2020 was a year of tumultuous change, forcing Nashville and the rest of the country to reckon with economic and health disparities exposed by the COVID-19 pandemic; the realities of systemic-racial inequality; and ongoing questions of what it means to participate in American democracy. A Time to Heal, the 14th documentary in NPT’s award-winning Next Door Neighbors series, explores each of these areas through the lens of Nashville’s immigrant and refugee communities. WPLN’s Nina Cardona narrates the documentary.
A Time to Heal premieres Thursday, May 27, at 8 p.m. and will be available for online viewing at video.wnpt.org/show/next-door-neighbors. Additional airtimes on NPT are Sunday, May 30, at 6:30 p.m.; Wednesday, June 2, at 12 a.m.; and Monday, June 21, at 12:30 a.m. A Time to Heal will air on NPT2 Monday, May 31, at 8 a.m. and Tuesday, June 1, at 1 p.m.
As shutdowns and other realities of the COVID-19 pandemic began to affect society, it quickly became clear that some communities and segments of the population were being hit harder than others. “We conducted extensive research conversations and showed up at critical events because we knew it would be important to document the historic events of 2020,” said Shawn Anfinson, A Time to Heal’s producer. “At every juncture we found individuals from the immigrant community who were eager to give voice to their personal experiences.”
A Time to Heal outlines factors contributing to the pandemic’s disproportionate effect on immigrant and refugee communities. “First of all, they are essential workers that work in construction, food plants or warehouses where they cannot work remotely. They have to report to work,” Muna Muday, then-CDC foundation associate at the Metro Nashville Public Health Department, says in the documentary.
“And secondly, they live in crowded apartments. So intergenerational households, which makes it very difficult for isolation and quarantine,” Muday continues. “There’s issues of language barriers. There’s issues of access to health care. So all of these things have been a predominant factor in terms of why these populations are very vulnerable with this virus.”
But the pandemic was only one of the issues faced by communities over the past year. A Time to Heal also considers calls for social justice through people like Rwandan refugee Claude Gatabuke, co-founder of Nashville’s Black Lives Matter chapter; as well as Metro Council Member At-Large Zulfat Suara, the first Muslim woman to hold elected office in Tennessee.
“We cannot deal with the issue if we do not acknowledge there’s an issue,” Suara says in A Time to Heal. “And there is an issue here, there’s an issue of inequity – even in the way we protest, even in the way we respond to protests, even in the things that we protest about, even in our feeling that it’s our right to protest.”

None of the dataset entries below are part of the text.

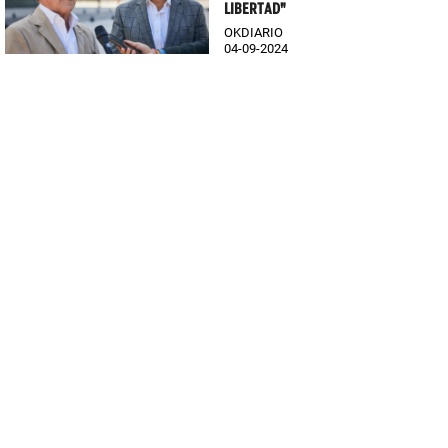
LIBERTAD"
OKDIARIO
04-09-2024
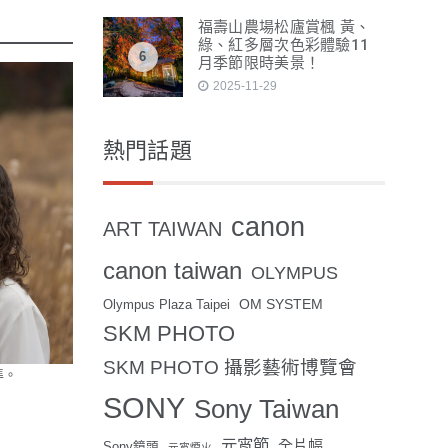
福壽山農場松廬賞楓 黃、
綠、紅多層次色彩體驗11
6
月季節限時美景！
2025-11-29
熱門話題
canon
ART TAIWAN
canon taiwan
OLYMPUS
OM SYSTEM
Olympus Plaza Taipei
SKM PHOTO
SKM PHOTO 攝影藝術博覽會
準。
SONY
Sony Taiwan
元宵節
全片幅
Sony鏡頭
元宵煙火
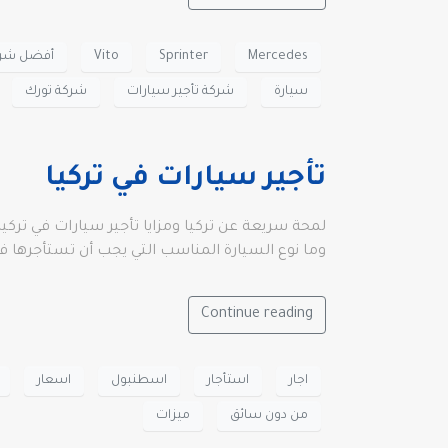
Mercedes
Sprinter
Vito
أفضل شركة
سيارة
شركة تأجير سيارات
شركة تورك
تأجير سيارات في تركيا
لمحة سريعة عن تركيا ومزايا تأجير سيارات في تركيا
وما نوع السيارة المناسب التي يجب أن تستأجرها في 
Continue reading
اجار
استأجار
اسطنبول
اسعار
من دون سائق
ميزات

The final section of A Time to Heal deals with election participation, running for office and serving one’s community. Naturalized citizens make up 10 percent of the U.S. electorate, according to the Pew Research Center. That’s more than 23 million voters – a number that has nearly doubled since 2000 – and as A Time to Heal shows, those voters are interested in exercising their electoral power.
Daniella Peterson, a newly minted U.S. citizen and a volunteer with the Tennessee Immigrant & Refugee Rights Coalition, also known as TIRRC, in Chattanooga, sums it up this way in the documentary: “I want to be part of my community and I want to be part of the change that we do…. I want to see a city that can prosper for everyone, that everyone has a voice and is heard. So we have to make sure to have officials that can, are able and want to hear us.”
NPT’s Next Door Neighbors: A Time to Heal is made possible by the generous support of the Nissan Foundation.
NPT’s Next Door Neighbors series looks at Nashville’s status as a destination city for refugees and immigrants and explores the rich diversity of people now calling Nashville home. Through documentaries, extensive outreach and continued relationships with Nashville’s immigrant and refugee communities, the Next Door Neighbors project aims to increase understanding of unfamiliar cultures, highlight the experiences and successes of Nashville’s immigrants, and mediate a community-wide conversation about who we are as Nashvillians.